Simultaneous in situ detection of protein expression of multiple tumor markers of circulating tumor cells and heteroploid of chromosome 8 in primary lung cancer

BACKGROUND: Previously published studies have shown that circulating tumor cells (CTC) play an important role in clinical staging, efficacy monitoring and prognostic evaluation of lung cancer. The aim of the present study was to investigate the significance of simultaneous in situ detection of multiple tumor marker protein expression and chromosome 8 aneuploid of CTC in the diagnosis and treatment of primary lung cancer. METHODS: We investigated the expression of cytokeratin 18 (CK18) and Vimentin on the surface of CTC and the aneuploidy of chromosome 8 in the peripheral blood of 24 patients with metastatic primary lung cancer, which were detected by subtraction enrichment (SE) and immunofluorescence in situ hybridization (iFISH).

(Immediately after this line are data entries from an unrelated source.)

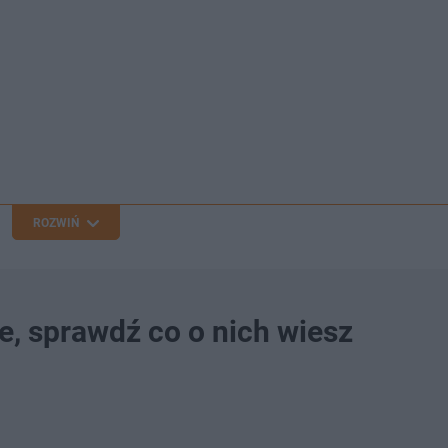
ROZWIŃ
e, sprawdź co o nich wiesz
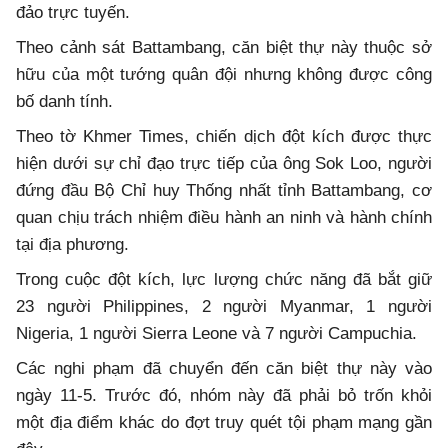
đảo trực tuyến.
Theo cảnh sát Battambang, căn biệt thự này thuộc sở
hữu của một tướng quân đội nhưng không được công
bố danh tính.
Theo tờ Khmer Times, chiến dịch đột kích được thực
hiện dưới sự chỉ đạo trực tiếp của ông Sok Loo, người
đứng đầu Bộ Chỉ huy Thống nhất tỉnh Battambang, cơ
quan chịu trách nhiệm điều hành an ninh và hành chính
tại địa phương.
Trong cuộc đột kích, lực lượng chức năng đã bắt giữ
23 người Philippines, 2 người Myanmar, 1 người
Nigeria, 1 người Sierra Leone và 7 người Campuchia.
Các nghi phạm đã chuyển đến căn biệt thự này vào
ngày 11-5. Trước đó, nhóm này đã phải bỏ trốn khỏi
một địa điểm khác do đợt truy quét tội phạm mạng gần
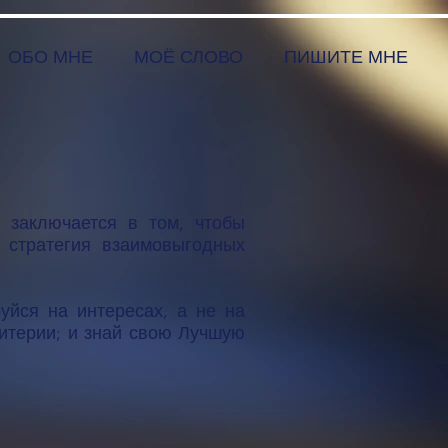
ОБО МНЕ
МОЁ СЛОВО
ПИШИТЕ МНЕ
 заключается в том, чтобы
 стратегия взаимовыгодных
уйся на интересах, а не на
ритерии; и знай свою Лучшую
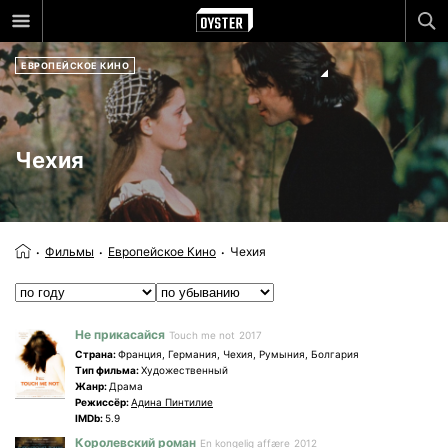
ЕВРОПЕЙСКОЕ КИНО
Чехия
Фильмы
Европейское Кино
Чехия
Не прикасайся
Touch me not
2017
Страна:
Франция, Германия, Чехия, Румыния, Болгария
Tип фильма:
Художественный
Жанр:
Драма
Режиссёр:
Адина Пинтилие
IMDb:
5.9
Королевский роман
En kongelig affære
2012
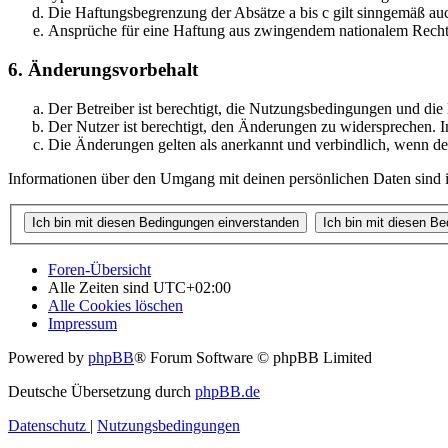
Die Haftungsbegrenzung der Absätze a bis c gilt sinngemäß auc
Ansprüche für eine Haftung aus zwingendem nationalem Recht 
6. Änderungsvorbehalt
Der Betreiber ist berechtigt, die Nutzungsbedingungen und di
Der Nutzer ist berechtigt, den Änderungen zu widersprechen. I
Die Änderungen gelten als anerkannt und verbindlich, wenn d
Informationen über den Umgang mit deinen persönlichen Daten sind i
Foren-Übersicht
Alle Zeiten sind
UTC+02:00
Alle Cookies löschen
Impressum
Powered by
phpBB
® Forum Software © phpBB Limited
Deutsche Übersetzung durch
phpBB.de
Datenschutz
|
Nutzungsbedingungen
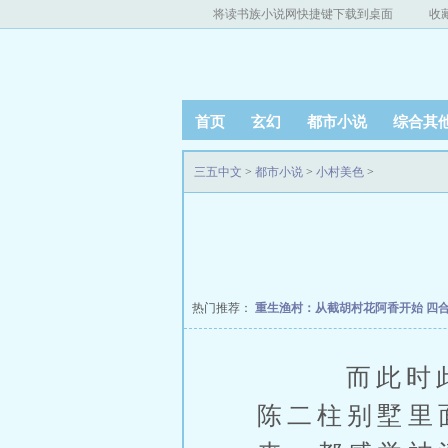
将读书族小说网快捷键下载到桌面
收
首页
玄幻
都市小说
综合其
三五中文
>
都市小说
>
小村美色
>
热门推荐：
重生渔村：从截胡村花阿香开始
四
而此时此刻
陈二柱别墅里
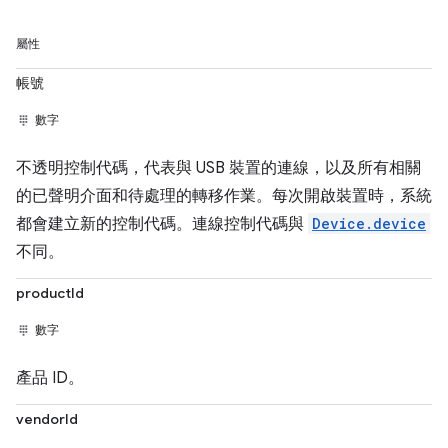
屬性
帳號
數字
不透明控制代碼，代表與 USB 裝置的連線，以及所有相關
的已聲明介面和待處理的轉移作業。每次開啟裝置時，系統
都會建立新的控制代碼。連線控制代碼與
Device.device
不同。
productId
數字
產品 ID。
vendorId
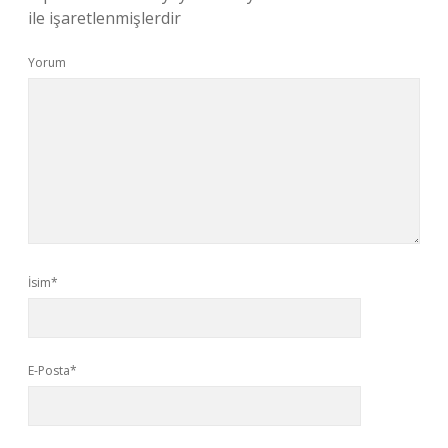
ile işaretlenmişlerdir
Yorum
İsim*
E-Posta*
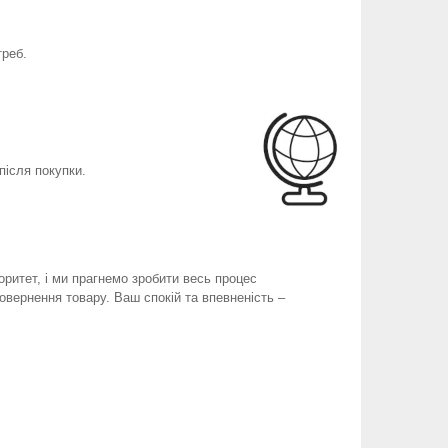
треб.
після покупки.
оритет, і ми прагнемо зробити весь процес
вернення товару. Ваш спокій та впевненість –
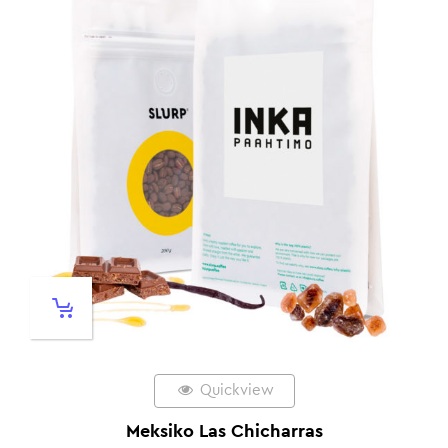
Quickview
Meksiko Las Chicharras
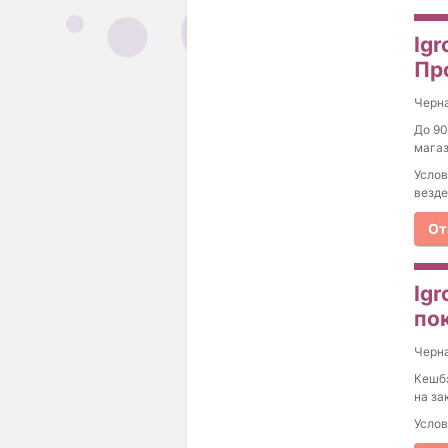
Igr
Пр
Черна
До 90
магаз
Услов
везде
От
Igr
по
Черна
Кешбэ
на за
Услов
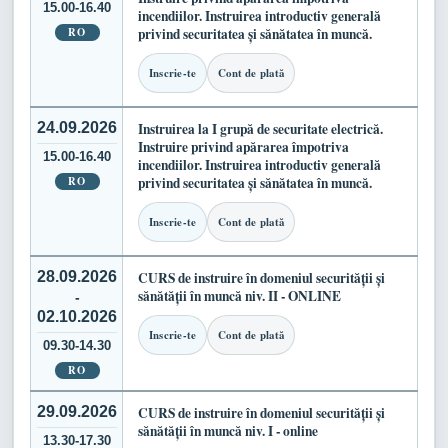
15.00-16.40
incendiilor. Instruirea introductiv generală
RO
privind securitatea și sănătatea în muncă.
Inscrie-te
Cont de plată
24.09.2026
Instruirea la I grupă de securitate electrică.
Instruire privind apărarea împotriva
15.00-16.40
incendiilor. Instruirea introductiv generală
RO
privind securitatea și sănătatea în muncă.
Inscrie-te
Cont de plată
28.09.2026
CURS de instruire în domeniul securității și
sănătății în muncă niv. II - ONLINE
-
02.10.2026
Inscrie-te
Cont de plată
09.30-14.30
RO
29.09.2026
CURS de instruire în domeniul securității și
sănătății în muncă niv. I - online
13.30-17.30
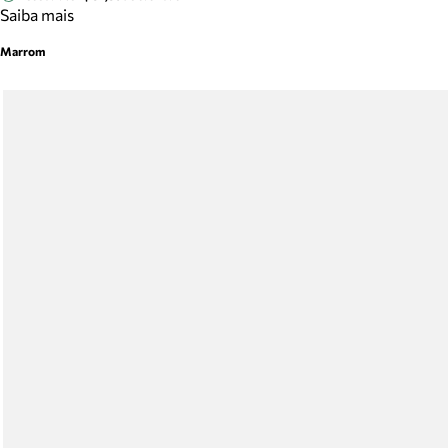
Saiba mais
Marrom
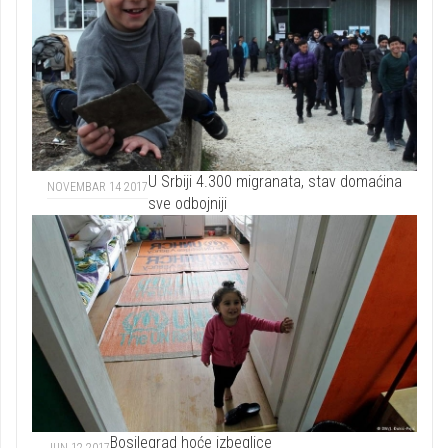
U Srbiji 4.300 migranata, stav domaćina
NOVEMBAR 14 2017
sve odbojniji
Bosilegrad hoće izbeglice
JUN 12 2017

Their correlation with clinicopathological features, curative effect, and prognosis was analyzed. RESULTS: The positive rate of CTC was 95.83% (23/24). There was a certain correlation between the positive rate of CTC and smoking, and a correlation between the number of CTC and histopathological type. The number of monoploid, diploid, triploid, and polyploid CTC had no statistical correlation with progression-free survival (PFS) or overall survival (OS). However, a tetraploid CTC count of ≥2 was an unfavorable predictor of response; a tetraploid CTC count ≥1 was an unfavorable prognostic predictor of poor OS. The rate of CK18+ CTC in all 24 patients was 4.35% (1/23). Seven out of these 24 patients were also tested for Vimentin, and the rate of Vimentin+ CTC was 85.71% (6/7). Small-cell (≤5 µm) CTC was found in 6 of these 7 patients and accounted for 11.83% (11/93) of the total CTC. The tumor marker phenotype of small-cell CTC was CK18– and Vimentin+. In addition, circulating tumor microthrombi (CTM) were found in 2 of these 7 patients (28.57%). CONCLUSIONS: SE-iFISH has a high detection rate of CTC in the peripheral blood of patients with metastatic primary lung cancer, and it can identify small cell CTC. Tetraploid CTC count ≥2 can predict poor PFS in patients with advanced lung cancer. Tetraploid CTC count ≥1 could predict poor OS in patients with advanced lung cancer. CTM can predict poor prognosis in patients with lung cancer.